Board Game Remix
Even the best games become too familiar, at some point. The challenges are all familiar, and the rules have long since been mastered. Rather than let the game go dusty on your shelf, however, why not remix it?
If your family has its own set of house rules for Monopoly, then you're familiar with game remixing even if the term is new to you. In fact, remixing a game can be as simple as adding an extra level of chance to the game (by including an extra die, maybe) or by making each turn harder (by timing it, for example). Or, you can try what Amy Kraft, a freelance producer and game designer, did with her daughter's first grade classroom: Give your children a new game, sans rules. Let them create their own rules using the pieces, then challenge them to explain their new game to you.
While it's important to be able to read, understand, and use the instructions of a game as they are written, game designers acknowledge that games will be the most fun when they work for your family. In fact, many new games are mutations on old ones.
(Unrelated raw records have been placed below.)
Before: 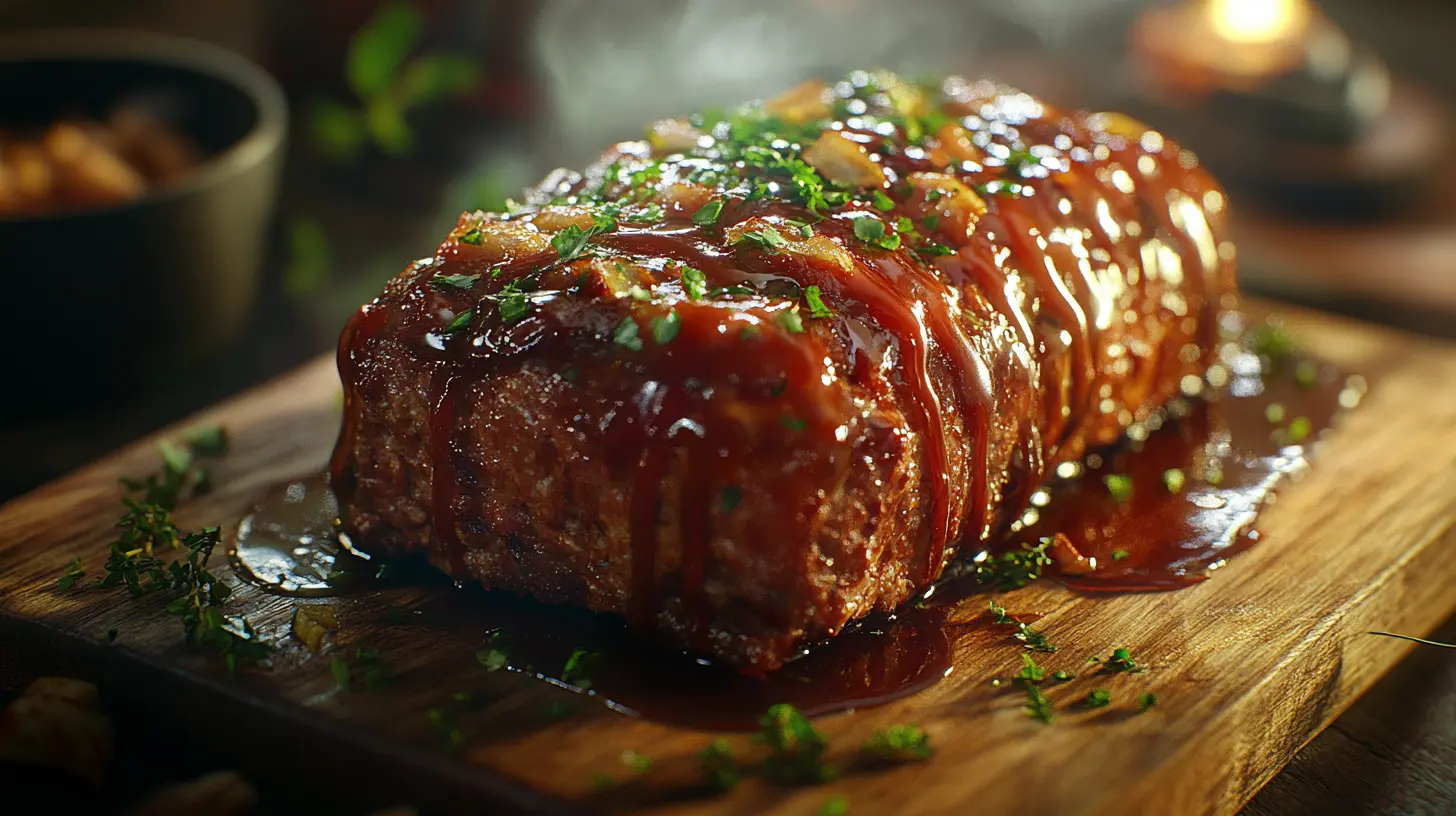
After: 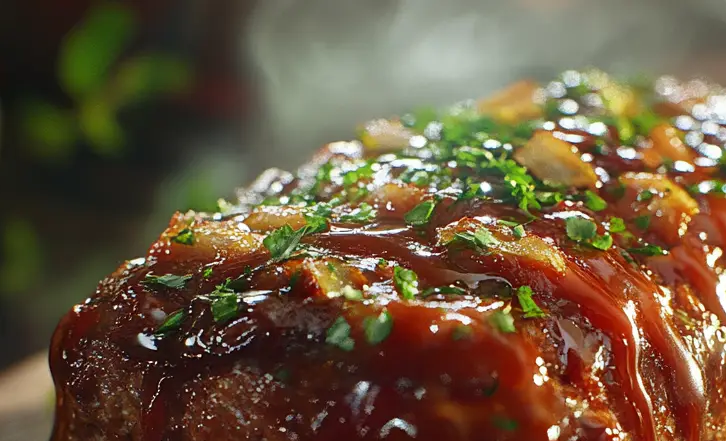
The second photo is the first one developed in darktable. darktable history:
crop: left 19.791%, right 30.301%, bottom 45.897%
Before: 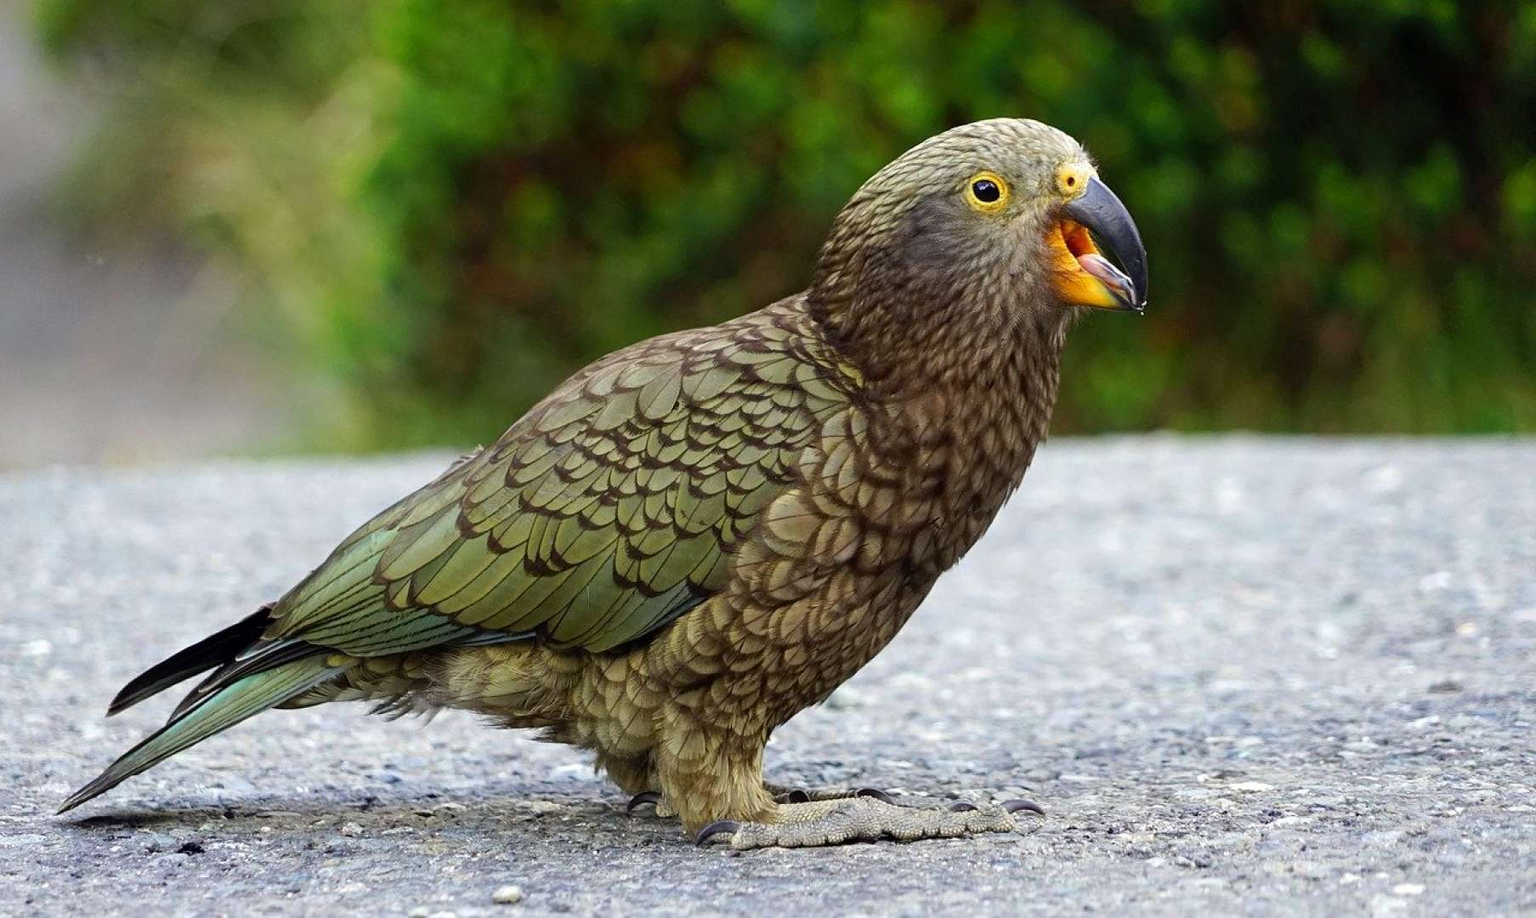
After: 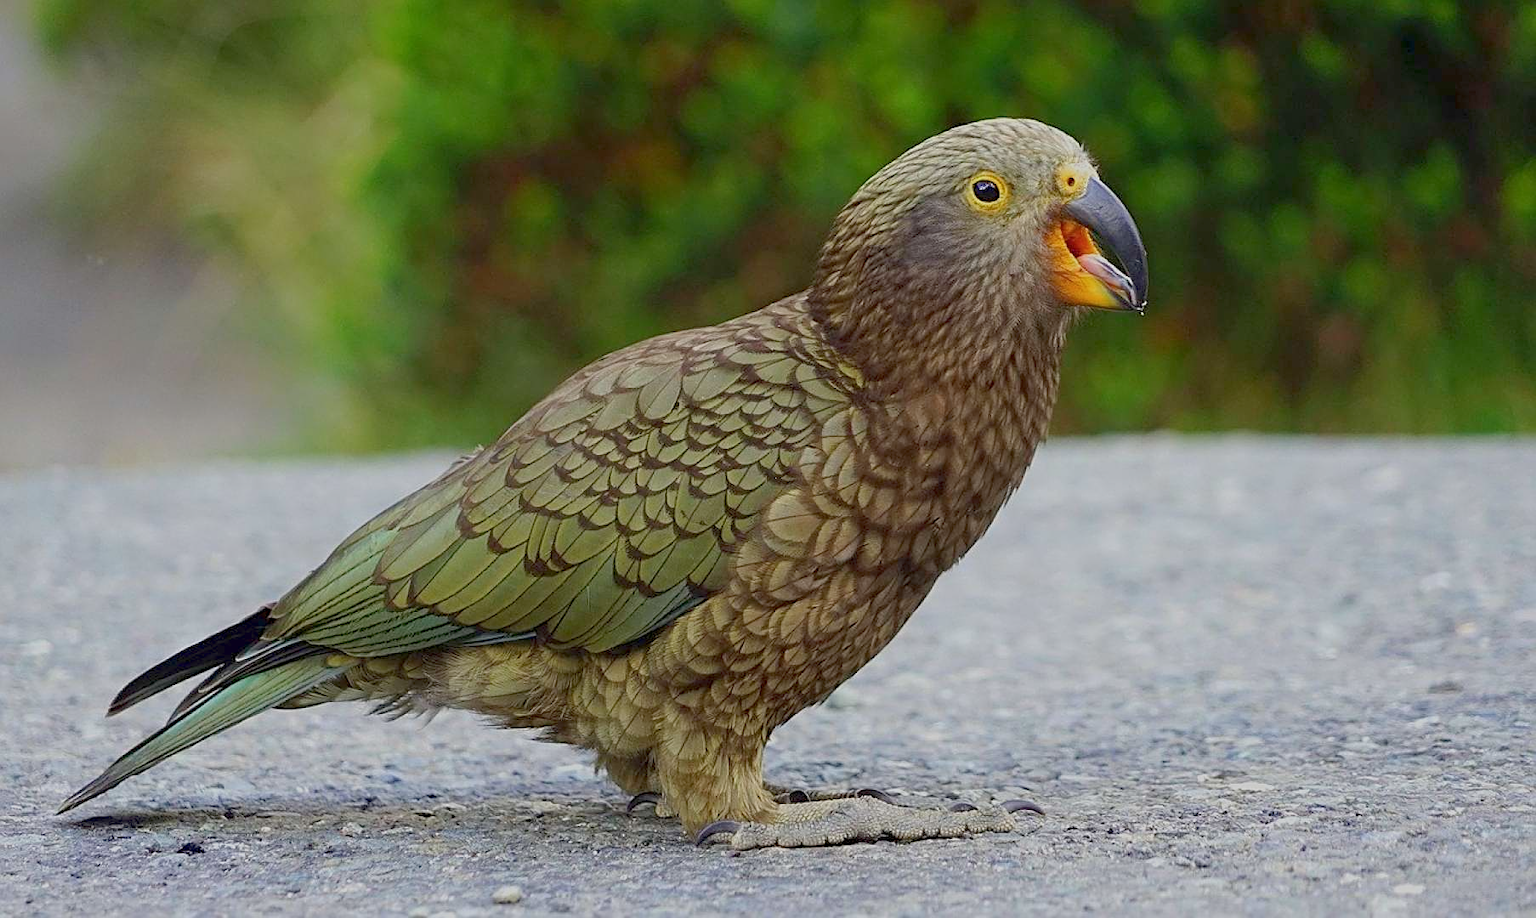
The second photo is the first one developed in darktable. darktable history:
color balance rgb: perceptual saturation grading › global saturation 0.592%, contrast -29.551%
sharpen: on, module defaults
- The Art of Making, and Playing Games
- Teaching an Old Game New Tricks: Give your game shelf a brain-boosting makeover
Games with remix potential:
Somehow we as parents have forgotten that toys don't have to beep, talk to us or do all the work. This inventive, uncomplicated and imaginative kit includes simple, durable elements: a game board with two blank sides, a blank spinner, a blank deck of cards, pop out shapes, three blank dice of different sizes and a glue stick - enough pieces and supplies to create two games; it even has a carrying case. A thought provoking and innovative way to play and learn.
The Dreaming Dragon game is a fun game for the whole family. The object of the game is to remove as many plastic lizards as you can without causing any dragon eggs to fall off the dragon. The lizards and dragon eggs sit on top of a large plastic sleeping dragon. Stacking all of the lizards and eggs on top of the dragon before playing is a fun challenge of its own. When play commences, each player uses their tweezers to try to remove the lizards. At the end, each player counts up the number of lizards they have (worth one point each) and subtracts the number of eggs they have disturbed. The player with the most points wins.
So many new games today borrow ideas and game play from previously successful games. Morphology Junior, the younger and simpler version of Morphology, is sort of like a cross between Password and Charades. You're on a team and start by trying to get your teammates to guess a secret word you've chosen by drawing a card. You can give one hint (provided by the card) plus any number of visual clues using the Morphology pieces, which include rectangular wood pieces, a black string, colored plastic blocks, wooden humanoid figures and fake gemstones.
Flash Point is a well-designed, incredibly-detailed cooperative game for 2 to 6 players. The game includes a two-sided game board, six firefighter playing pieces, and over 100 additional pieces to simulate various situations, people, and actions. There are two levels of play, family game and advanced game, but the objective is the same in both: save at least seven victims from a burning building. Everything happens at once, so players have to work together to deal with all the action.
A little bit Dominoes, a little bit Qwirkle, and a little bit Scrabble, IOTA is a fun strategy game played with tiny cards coded by color, shape, and number. Cards can be lined up in groups of two, three, or four that match (all the same) or mismatch (each one different) by feature. Players take turns adding cards into play, earning points based on the face value of the lines completed. Significant concentration is required to stick to the relatively simple rules, and as the board grows players are forced to think creatively and anticipate future moves in order to maximize points. Games can run long, but for players that have the time, it's worth the effort.
This fun strategy game adopts pieces and moves that make it feel like a more complex version of the African stone game Mancala. In the starting and easiest configuration, players lay down 10 tiles in a designated pattern, each getting a home tile on opposite sides. Each player gets four "jewels" that he needs to move across the tile configuration to the opponent's home tile. Each turn consists of three moves-either one move for each of the three different jewels, one jewel three times, or any combination. But there are obstacles. Not only do the tiles have different layouts of "rock walls" on them which the jewels can't cross, but players can use any or all of their moves to turn any tile a quarter turn, which can block the opponent's next moves with a rock wall. Like Mancala, despite being seemingly simple, this is an addictive game that tests strategic thinking. And the bonus: A typical game last only about 20 minutes.
Asara is a strategic board game for two to four players who each assume the role of an architect in a magical realm of "thousands of towers." Think Aladdin the Architect and you won't be far off in concept. The rules are extensive and complicated, at least at first, requiring several readings to get the drift. But don't let that intimidate you, because the actual game play is relatively simple going forward. Part of that learning curve relates to the number of pieces, which include many high-quality cardboard cards, and the multiple options a player has during each turn. But once players get the hang of it, the game flows well. Ultimately, this is a successful strategy game that requires players to focus hard on somewhat complex rules and options while glimpsing ahead to what future moves are needed to out-build their opponents' towers.